ADHD Couples Therapy: Healing Relationship Challenges & Building Empathy

couples therapy for ADHD

When it comes to ADHD and couples therapy, it’s never just about the dishes.

As a couples therapist who specializes in ADHD I think a lot about differences. People with ADHD tend not to be the best at things like dishes and in my experience, as a person with ADHD, we tend to find ourselves with partners who take things like dishes very seriously.

In relationships where one or both partners have ADHD, there is a common dynamic: one partner starts to feel like a parent, while the other feels like they’re constantly being criticized. This dynamic doesn’t exactly spark playfulness or romance in either partner.

How ADHD Shows Up in Relationships

To me, being an ADHD couples therapist means being sensitive to the ways ADHD shows up in romantic relationships and show up it does. Couples where one or both partners have ADHD are, by some estimates, twice as likely to divorce as the general population. ADHD can affect everything from how couples communicate to how they share responsibilities. One partner may forget important tasks or appointments, seem emotionally reactive or distracted during conversations, or struggle to follow through on commitments. These behaviors are often misinterpreted as laziness, selfishness, or lack of care, when in fact they’re rooted in ADHD related challenges like executive dysfunction, impulsivity, and emotional dysregulation, all of which can create cycles of conflict, resentment, and disconnection if not understood and addressed with compassion.

Couples therapy for ADHD

ADHD in Adults: It’s Not a Character Flaw

Now, as a practitioner with ADHD,  I understand the struggles it can create. But it’s not an illness. ADHD is simply a different way of being in the world that is set up to serve a neurotypical brain. It comes with its own challenges but also with opportunities for resilience, connection, and creativity.

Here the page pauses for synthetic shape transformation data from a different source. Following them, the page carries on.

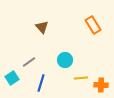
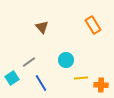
cyan circle: moved 1 px right
blue line: rotated 48 degrees counterclockwise
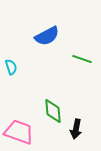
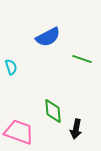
blue semicircle: moved 1 px right, 1 px down
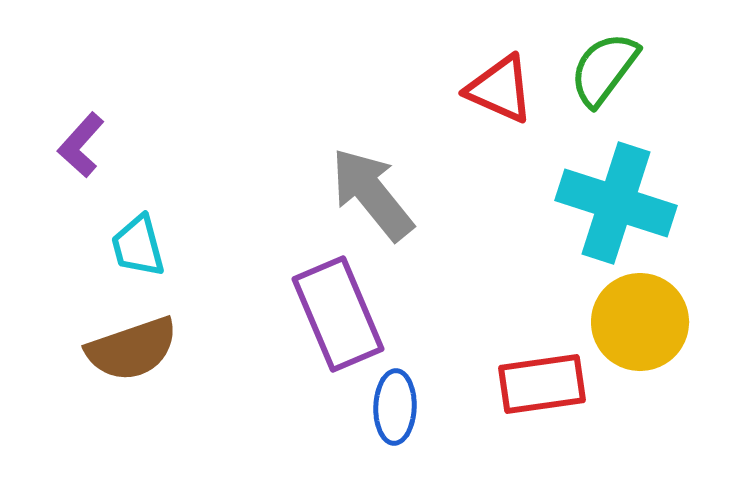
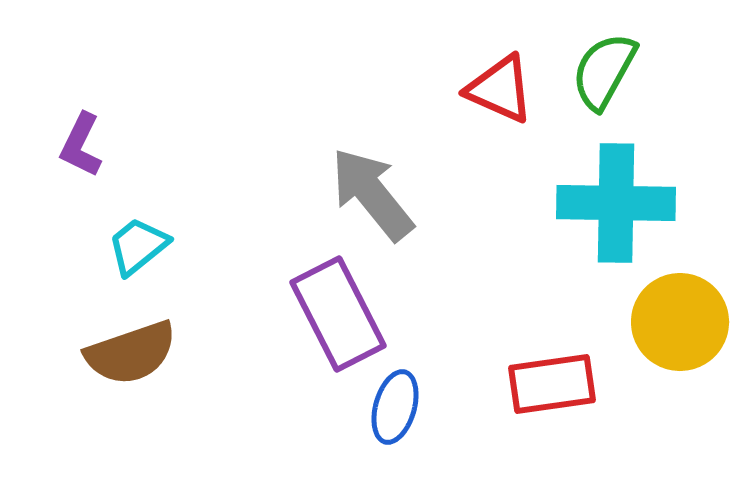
green semicircle: moved 2 px down; rotated 8 degrees counterclockwise
purple L-shape: rotated 16 degrees counterclockwise
cyan cross: rotated 17 degrees counterclockwise
cyan trapezoid: rotated 66 degrees clockwise
purple rectangle: rotated 4 degrees counterclockwise
yellow circle: moved 40 px right
brown semicircle: moved 1 px left, 4 px down
red rectangle: moved 10 px right
blue ellipse: rotated 14 degrees clockwise
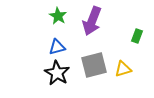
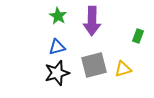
purple arrow: rotated 20 degrees counterclockwise
green rectangle: moved 1 px right
black star: rotated 25 degrees clockwise
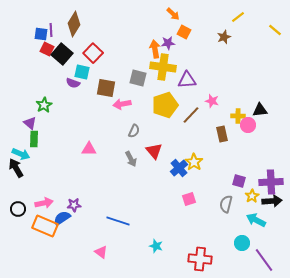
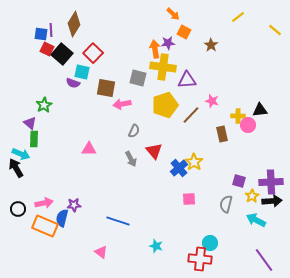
brown star at (224, 37): moved 13 px left, 8 px down; rotated 16 degrees counterclockwise
pink square at (189, 199): rotated 16 degrees clockwise
blue semicircle at (62, 218): rotated 42 degrees counterclockwise
cyan circle at (242, 243): moved 32 px left
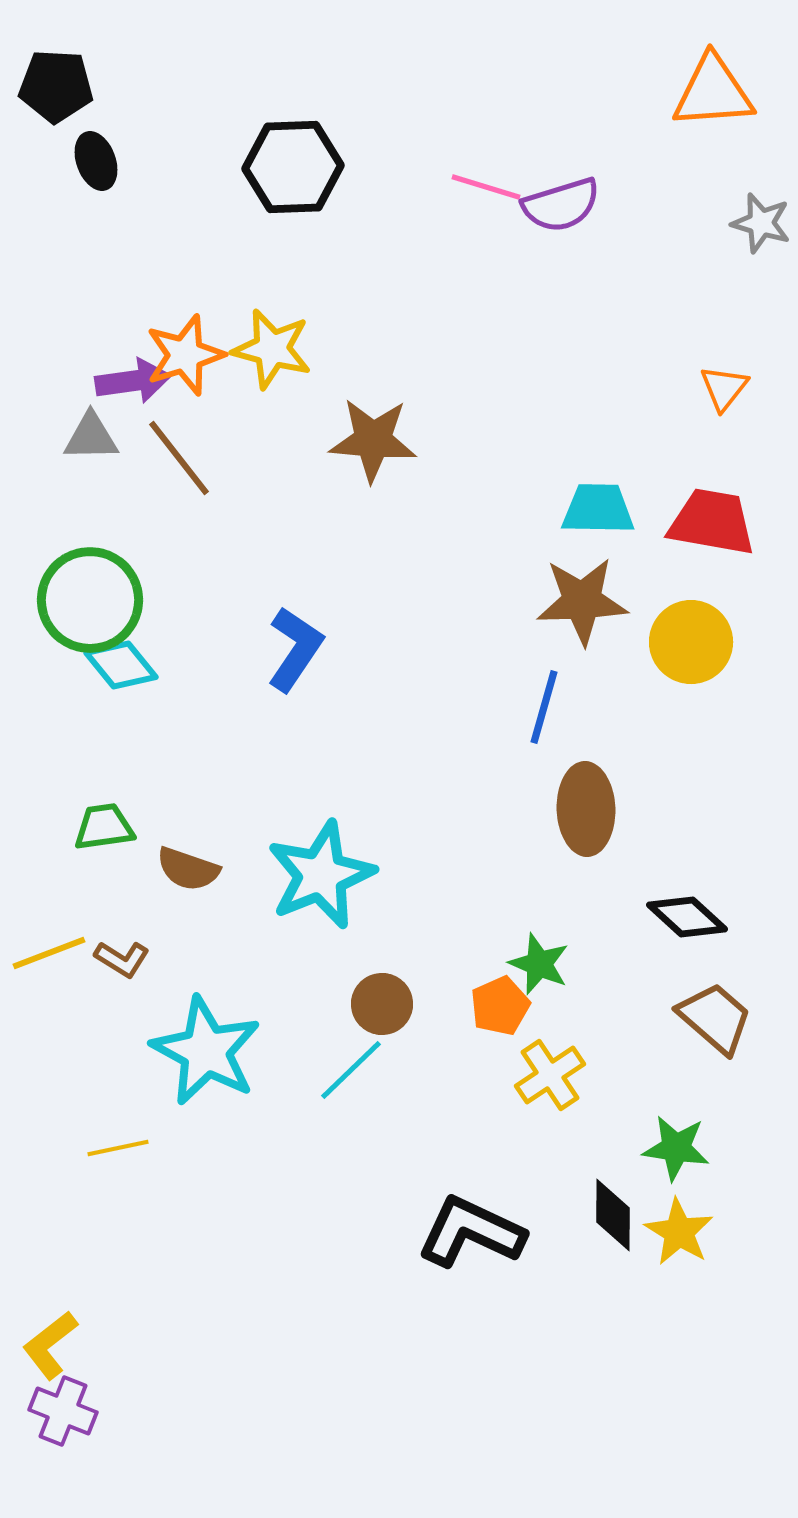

How ADHD Couples Therapy Can Help

As a couples therapist trained in Emotionally Focused Couples therapy (EFT) & Relational Life Therapy (RLT), I help couples understand and bridge those differences. My goal is to help partners find the possibilities within their differences, not just tolerate them, but truly see each other through them.

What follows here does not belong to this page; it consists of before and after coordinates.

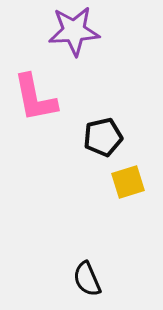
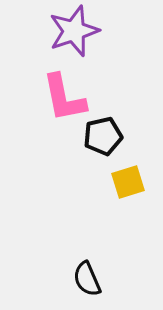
purple star: rotated 15 degrees counterclockwise
pink L-shape: moved 29 px right
black pentagon: moved 1 px up
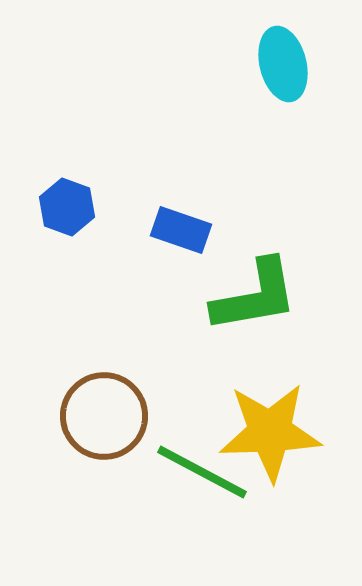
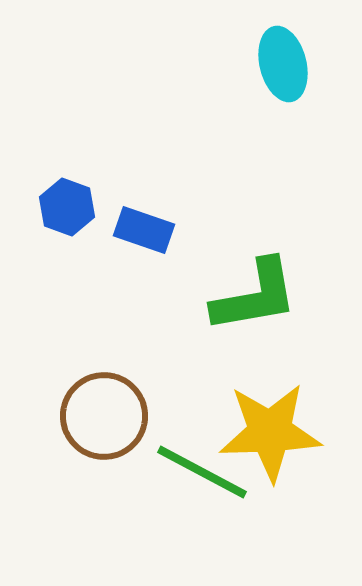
blue rectangle: moved 37 px left
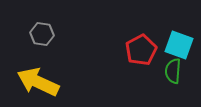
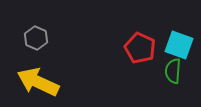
gray hexagon: moved 6 px left, 4 px down; rotated 15 degrees clockwise
red pentagon: moved 1 px left, 2 px up; rotated 20 degrees counterclockwise
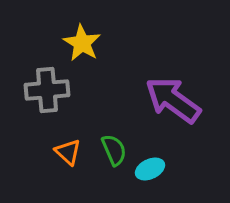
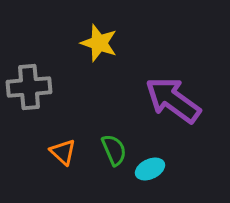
yellow star: moved 17 px right; rotated 12 degrees counterclockwise
gray cross: moved 18 px left, 3 px up
orange triangle: moved 5 px left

The Deeper Pattern: Why We're Drawn to Each Other

There’s an old rule of thumb in couples therapy: we’re often drawn to partners with whom we experience a kind of tension. You could call it “opposites attract,” but I think it goes deeper than that. At the core of healing is what therapists call the corrective emotional experience. In the words of a renowned couples therapist, Harville Hendrix, we tend to pair with “someone who will ultimately trigger the same frustrations we had with our parents... but doing so brings our childhood wounds to the surface so they can be healed.” Through this process, our partners have the chance to respond to us in the ways we have always longed for, offering the understanding, patience, and care that allow those wounds to heal

Understanding Both Partners' Experience

Imagine someone with ADHD. They’re adults now, still struggling to follow directions, to remember the little things, to avoid small mistakes. Think about how many times they’ve been corrected, reminded, or criticized over the years. How often they’ve felt like they were falling short in ways they couldn’t quite explain. Now imagine the kinds of messages they may have internalized about themselves: I’m unreliable. I’m too much. I’m not enough.

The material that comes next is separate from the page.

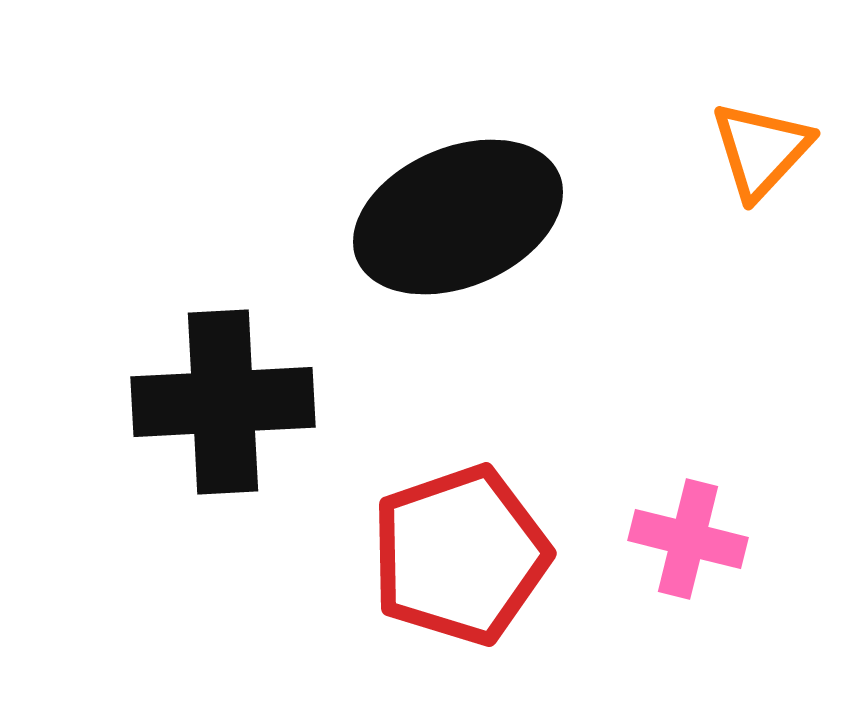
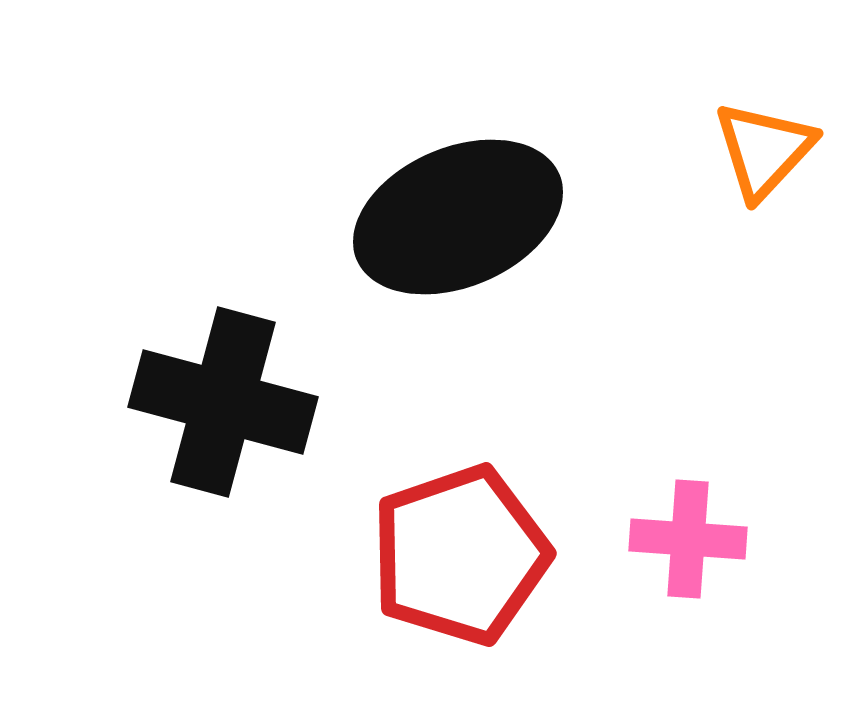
orange triangle: moved 3 px right
black cross: rotated 18 degrees clockwise
pink cross: rotated 10 degrees counterclockwise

It’s just as important to honor the very real frustration of the partner who feels forgotten, overwhelmed, or like they’re carrying more than their share. As an emotionally focused couples therapist, I believe that deep understanding on both sides is the first step toward shifting out of those painful, repetitive cycles. Now, I’m not saying that understanding all of this will magically get the dishes done. But when each partner can see the vulnerability beneath the other’s behavior, they can begin to move with more empathy, less blame, and a renewed sense of connection. That’s where real change begins, not in fixing each other, but in learning how to stay connected, even when things are hard.